Transcribed page contents:
__________

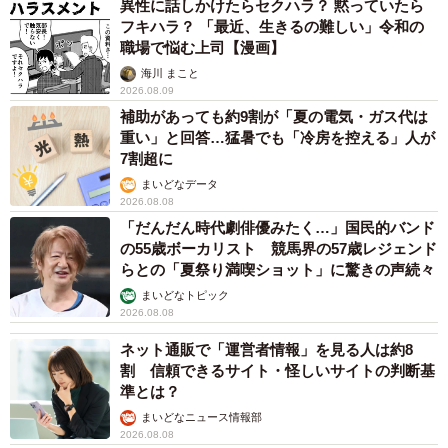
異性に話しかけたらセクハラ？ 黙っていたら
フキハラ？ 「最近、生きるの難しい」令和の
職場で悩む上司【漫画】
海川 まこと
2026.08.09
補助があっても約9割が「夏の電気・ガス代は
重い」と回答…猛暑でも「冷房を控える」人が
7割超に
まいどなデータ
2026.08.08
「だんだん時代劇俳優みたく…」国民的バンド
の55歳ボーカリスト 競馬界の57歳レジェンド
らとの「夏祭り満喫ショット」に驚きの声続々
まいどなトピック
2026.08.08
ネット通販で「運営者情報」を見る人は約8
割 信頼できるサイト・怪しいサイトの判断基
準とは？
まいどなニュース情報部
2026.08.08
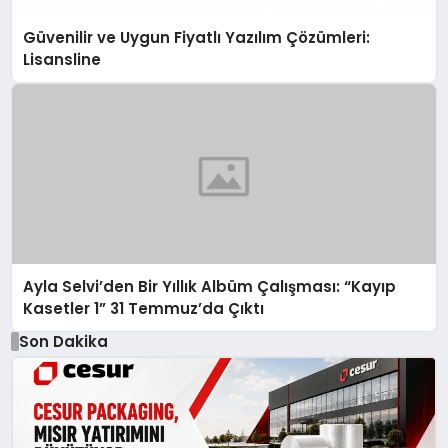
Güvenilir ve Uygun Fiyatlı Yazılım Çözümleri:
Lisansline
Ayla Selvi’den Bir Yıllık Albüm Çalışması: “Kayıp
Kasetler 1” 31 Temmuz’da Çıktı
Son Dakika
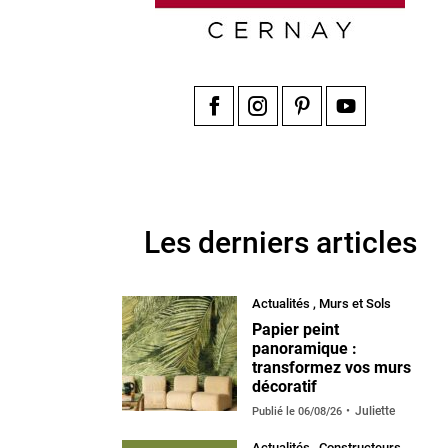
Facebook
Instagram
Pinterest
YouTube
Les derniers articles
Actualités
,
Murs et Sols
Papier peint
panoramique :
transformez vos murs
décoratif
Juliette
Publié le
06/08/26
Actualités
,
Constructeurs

__________

▶ WRITTEN TASK
Restate each entry verbatim and skip every image.

▶ ANSWER BELOW
異性に話しかけたらセクハラ？ 黙っていたら
フキハラ？ 「最近、生きるの難しい」令和の
職場で悩む上司【漫画】
海川 まこと
2026.08.09
補助があっても約9割が「夏の電気・ガス代は
重い」と回答…猛暑でも「冷房を控える」人が
7割超に
まいどなデータ
2026.08.08
「だんだん時代劇俳優みたく…」国民的バンド
の55歳ボーカリスト 競馬界の57歳レジェンド
らとの「夏祭り満喫ショット」に驚きの声続々
まいどなトピック
2026.08.08
ネット通販で「運営者情報」を見る人は約8
割 信頼できるサイト・怪しいサイトの判断基
準とは？
まいどなニュース情報部
2026.08.08
Güvenilir ve Uygun Fiyatlı Yazılım Çözümleri:
Lisansline
Ayla Selvi’den Bir Yıllık Albüm Çalışması: “Kayıp
Kasetler 1” 31 Temmuz’da Çıktı
Son Dakika
Facebook
Instagram
Pinterest
YouTube
Les derniers articles
Actualités
,
Murs et Sols
Papier peint
panoramique :
transformez vos murs
décoratif
Juliette
Publié le
06/08/26
Actualités
,
Constructeurs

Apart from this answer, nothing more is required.